# Supplied passage
-- Opening Marker --
In [13]:
import numpy as np
import torch
import matplotlib.pyplot as plt
from neurodiffeq import diff      # the differentiation operation
from neurodiffeq.ode import solve # the ANN-based solver
from neurodiffeq.conditions import IVP   # the initial condition
from neurodiffeq.networks import FCNN    # fully-connect neural network
from neurodiffeq.networks import SinActv # sin activation
from torch.optim import SGD
# check if GPU is available and use it; otherwise use CPU
device = torch.device("cuda:0" if torch.cuda.is_available() else "cpu")
# device = torch.device("cpu")
%matplotlib notebook

# Experiment Lab for ODE

During the training process of our neural network, loads of hyperparameters could change the final result. To assist our investigations on the relationship between the functional approximations and all the hyperparameters that we can adjust in the `solve` function for this NNDE, we introduce this `solver` function to you.
1. Instantiate a solver. (Specify the ODE/PDE system, initial/boundary conditions, problem domain, etc.)
2. Fit the solver (Specify number of epochs to train, callbacks in each epoch, monitor, etc.)
3. Get the solutions and other internal variables.

**This is the recommended way of solving ODEs (and PDEs later). Once you learn to use a Solver, you should stick to this way instead of using a** `solve` **function.**

Now, let's take a look at what we can adjust in this `solver`, they are:

1) Specifying the Training Set and Validation Set
* `size`: the number of $t$s generated for each epoch

* `t_min` and `t_max`: the domain of $t$ from which we want to draw $t$s

* `method`: a string indicating how to generate the $ts$. It should be one of the following: 'uniform', 'equally-spaced', 'equally-spaced-noisy'. If 'uniform', each $t$ will be drawn independently from the uniform distribution $\text{Unif}($`t_min`, `t_max`$)$. If 'equally-spaced', all $t$s generated in the same epoch will form a grid where each $t$ is equally spaced. 'equally-spaced-noisy' is a noisy version of 'equally-spaced' where we add a Gaussian noise $\epsilon \sim \mathcal{N}(0, ($`t_max`-`t_min`)/(4*`size`) $)$
* `max_epochs`: the number of epochs to run

**Here we create an Generator that generates 64 𝑡s drawn from a uniform distribution for every epoch. Then we use it to solve the ODE. In the meantime, for every epoch, we will use another Generator that generates 128 𝑡s that are equally spaced in the domain we want to solve.**

2) Specifying the Neural Network Architecture
* `n_input_units`: Number of units in the input layer, defaults to 1.
-- Closing Marker --
# Material supplied
-- Opening Marker --
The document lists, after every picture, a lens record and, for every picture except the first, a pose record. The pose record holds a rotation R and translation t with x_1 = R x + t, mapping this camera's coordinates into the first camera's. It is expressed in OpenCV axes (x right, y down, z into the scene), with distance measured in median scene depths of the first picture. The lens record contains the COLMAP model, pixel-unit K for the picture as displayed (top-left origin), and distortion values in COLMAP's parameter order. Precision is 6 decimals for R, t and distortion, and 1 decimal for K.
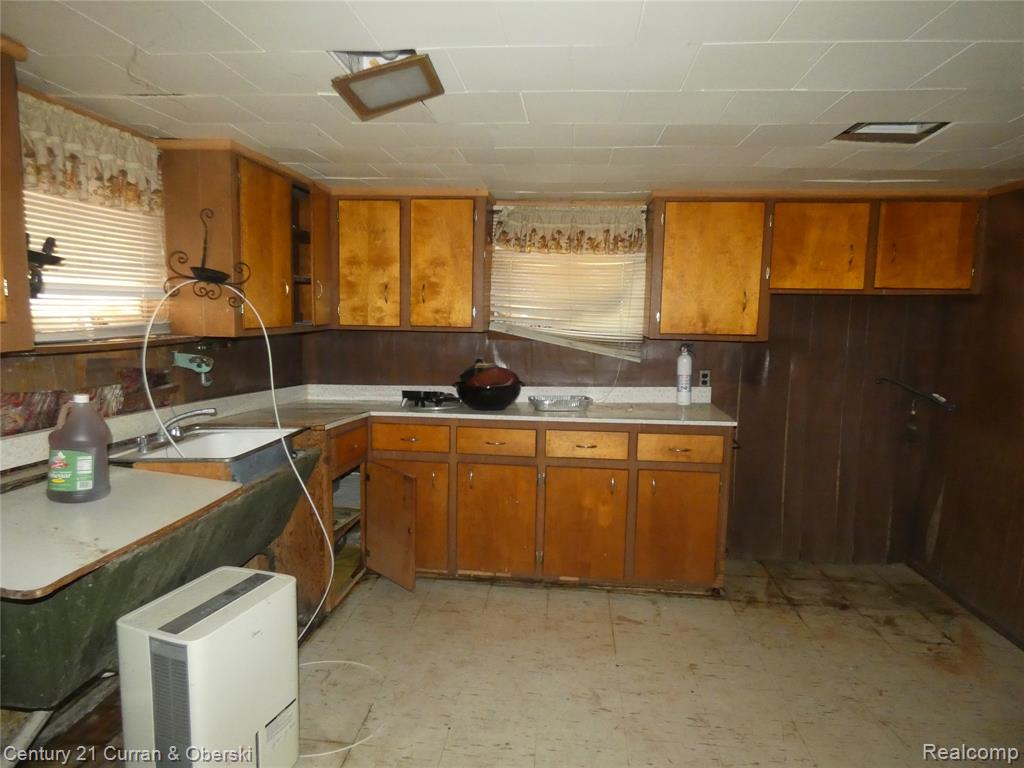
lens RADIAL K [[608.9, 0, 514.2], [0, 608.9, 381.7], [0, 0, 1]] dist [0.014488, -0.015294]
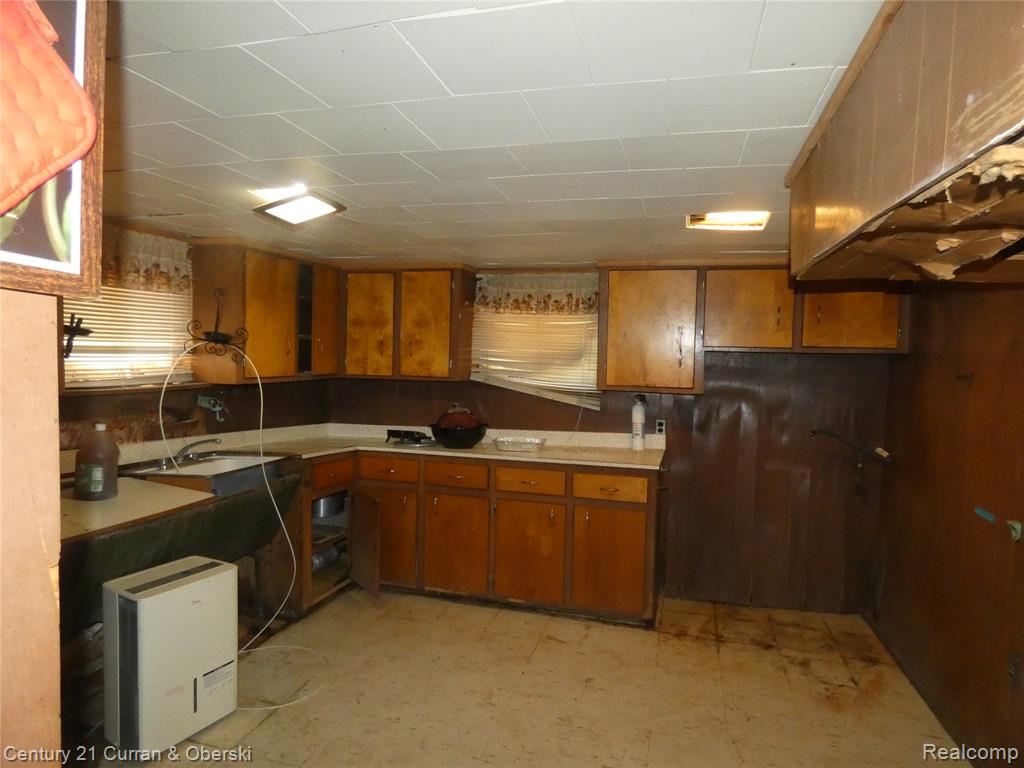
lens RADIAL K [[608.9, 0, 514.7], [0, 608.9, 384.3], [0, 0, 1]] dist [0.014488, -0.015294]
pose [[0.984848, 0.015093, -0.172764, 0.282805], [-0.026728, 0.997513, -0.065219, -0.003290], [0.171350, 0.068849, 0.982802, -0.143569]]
-- Closing Marker --
-- Opening Marker --
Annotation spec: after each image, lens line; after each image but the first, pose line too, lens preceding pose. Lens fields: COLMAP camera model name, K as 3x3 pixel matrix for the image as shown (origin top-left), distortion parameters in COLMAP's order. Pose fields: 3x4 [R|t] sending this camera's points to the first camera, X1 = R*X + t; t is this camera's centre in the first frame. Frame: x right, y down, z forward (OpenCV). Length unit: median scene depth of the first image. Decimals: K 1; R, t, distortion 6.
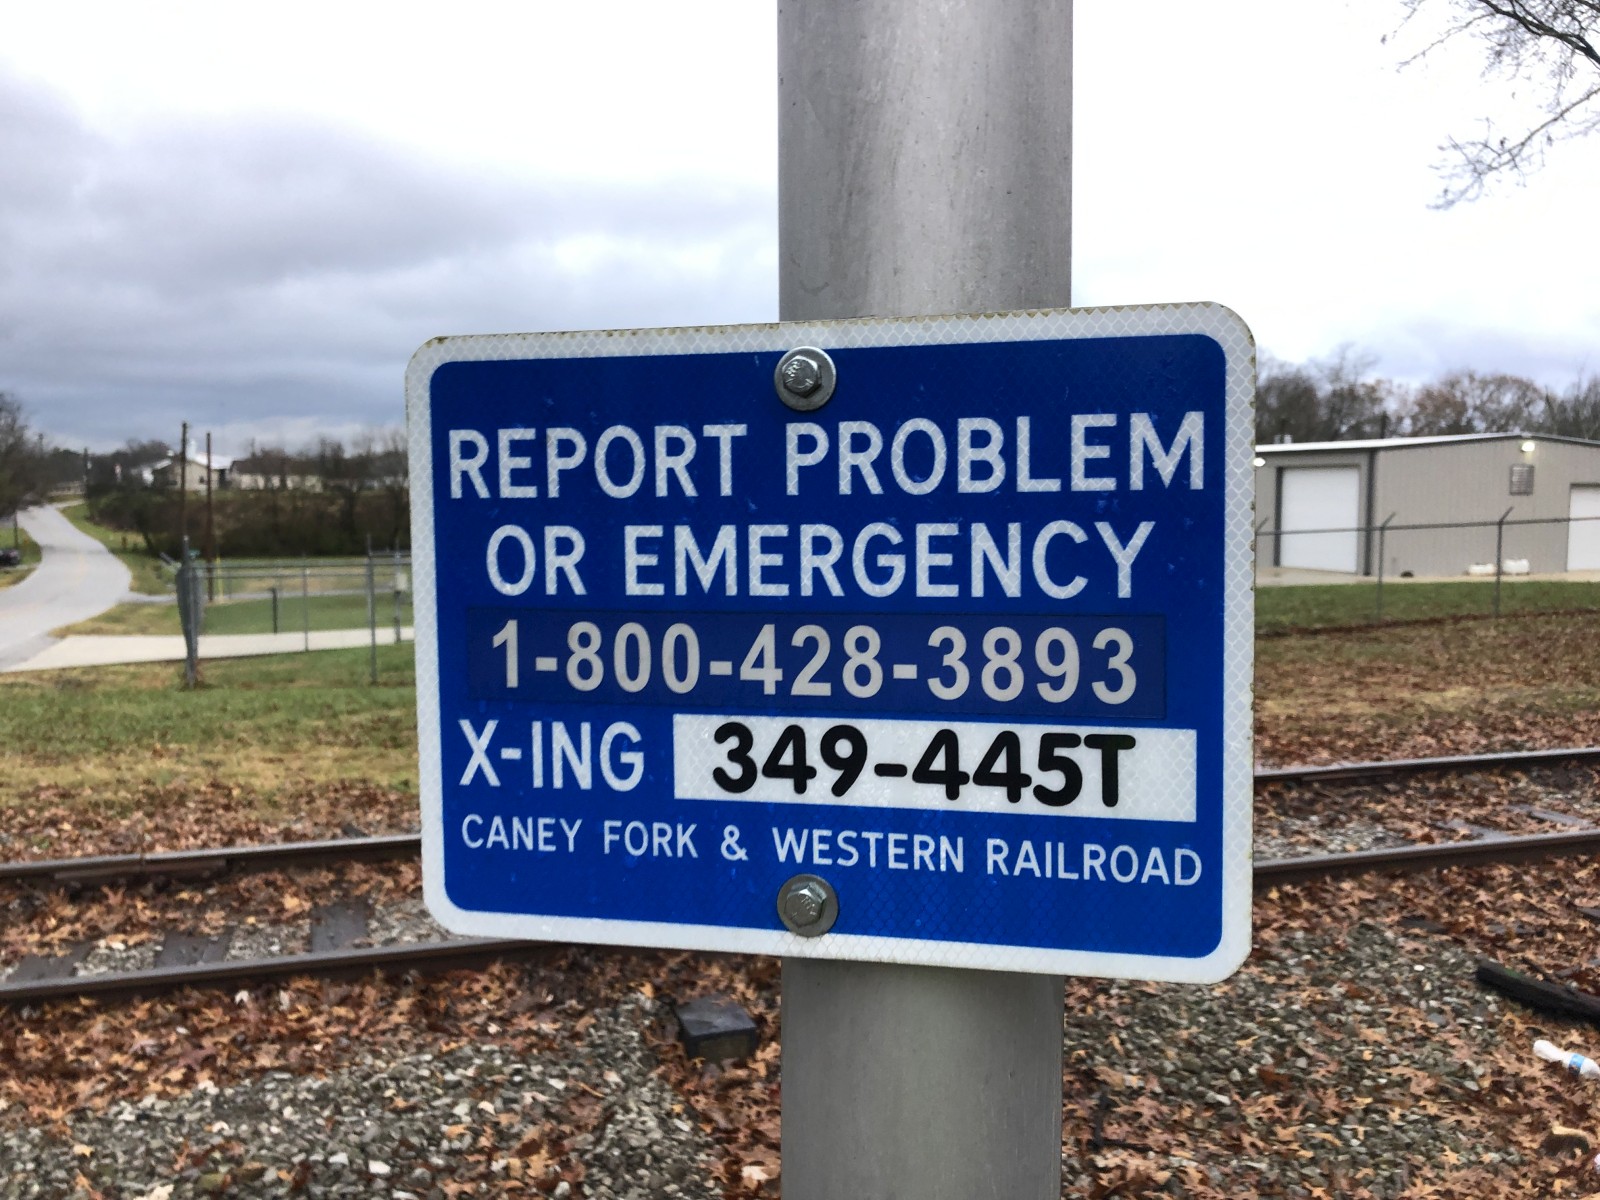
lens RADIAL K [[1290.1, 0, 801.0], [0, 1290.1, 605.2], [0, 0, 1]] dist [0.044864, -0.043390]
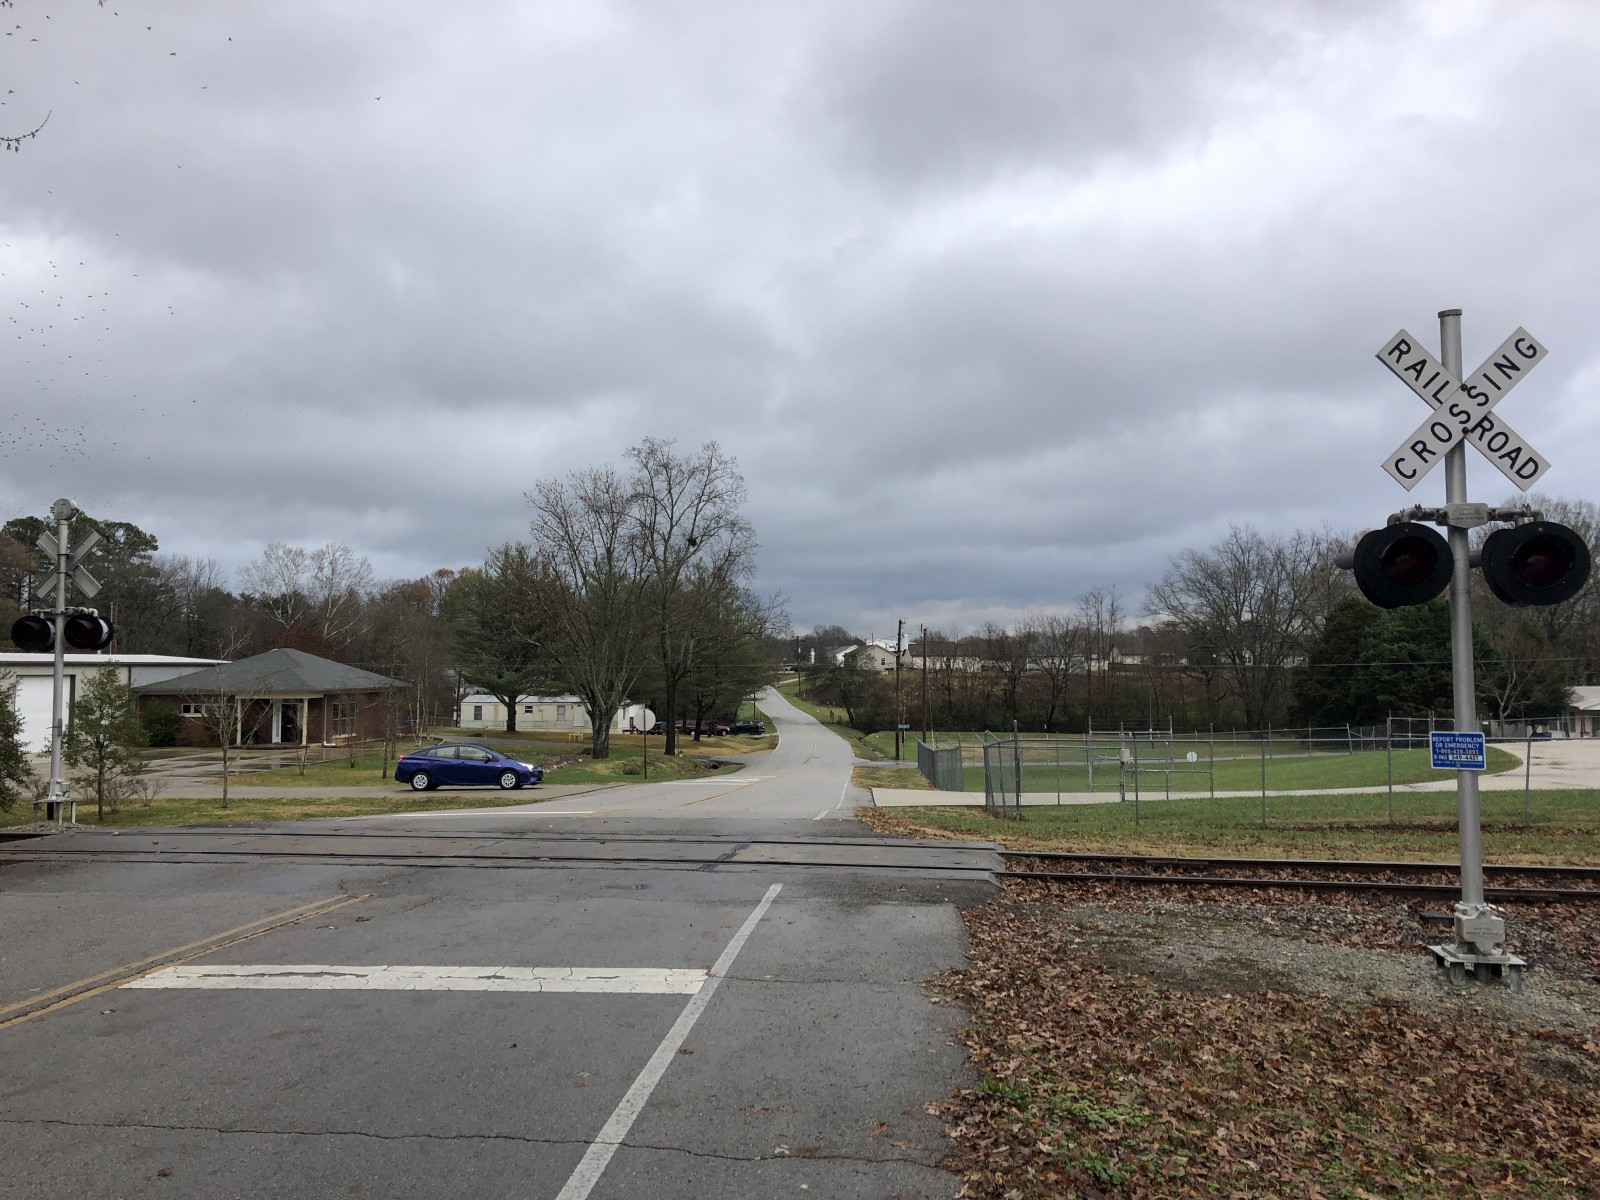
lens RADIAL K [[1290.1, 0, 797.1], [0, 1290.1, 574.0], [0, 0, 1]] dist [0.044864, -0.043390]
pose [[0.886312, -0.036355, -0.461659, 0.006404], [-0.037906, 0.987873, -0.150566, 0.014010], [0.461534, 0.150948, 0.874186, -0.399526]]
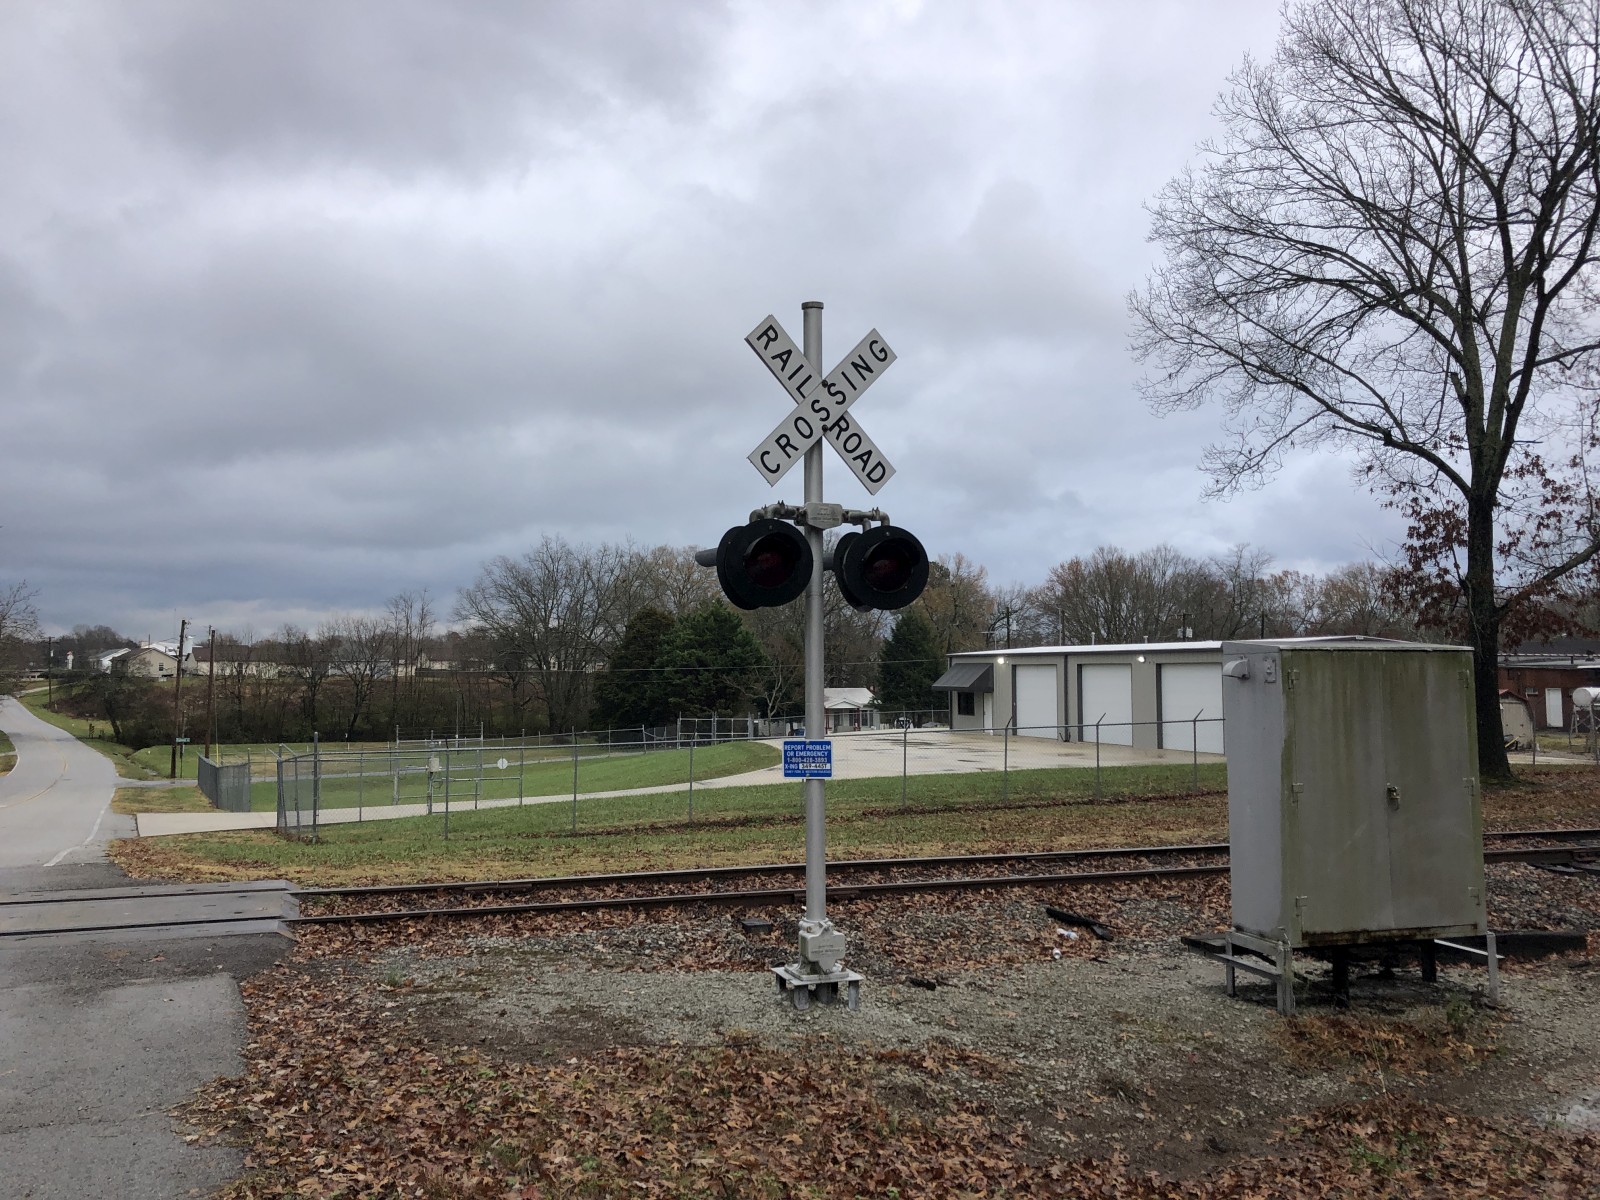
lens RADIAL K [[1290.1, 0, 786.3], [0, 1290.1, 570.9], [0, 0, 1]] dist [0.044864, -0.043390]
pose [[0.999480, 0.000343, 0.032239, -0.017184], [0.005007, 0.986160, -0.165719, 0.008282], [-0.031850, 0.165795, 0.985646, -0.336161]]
-- Closing Marker --
# Apply what you read
a. Answer these questions about the ODE experiment lab text:
(i) Which activation is imported from `neurodiffeq.networks`?
(ii) How many $t$s does the second Generator produce each epoch, and how are they placed?
(iii) What is the default for `n_input_units`?
b. According to the ODE experiment lab text, why is the `solver` function introduced? Answer in one to three sentences.
c. Reproduce the ODE experiment lab text between "# Experiment Lab" and "problem domain, etc.)", inclusive.
The records have no role in this work.

# Solved tasks
a.
(i) `SinActv`, the sin activation.
(ii) 128, equally spaced in the domain being solved.
(iii) 1.

b. During training, many hyperparameters can change the final result. The `solver` function is introduced to help investigate how the functional approximations relate to the hyperparameters that can be adjusted in the `solve` function for this NNDE.

c.
# Experiment Lab for ODE

During the training process of our neural network, loads of hyperparameters could change the final result. To assist our investigations on the relationship between the functional approximations and all the hyperparameters that we can adjust in the `solve` function for this NNDE, we introduce this `solver` function to you.
1. Instantiate a solver. (Specify the ODE/PDE system, initial/boundary conditions, problem domain, etc.)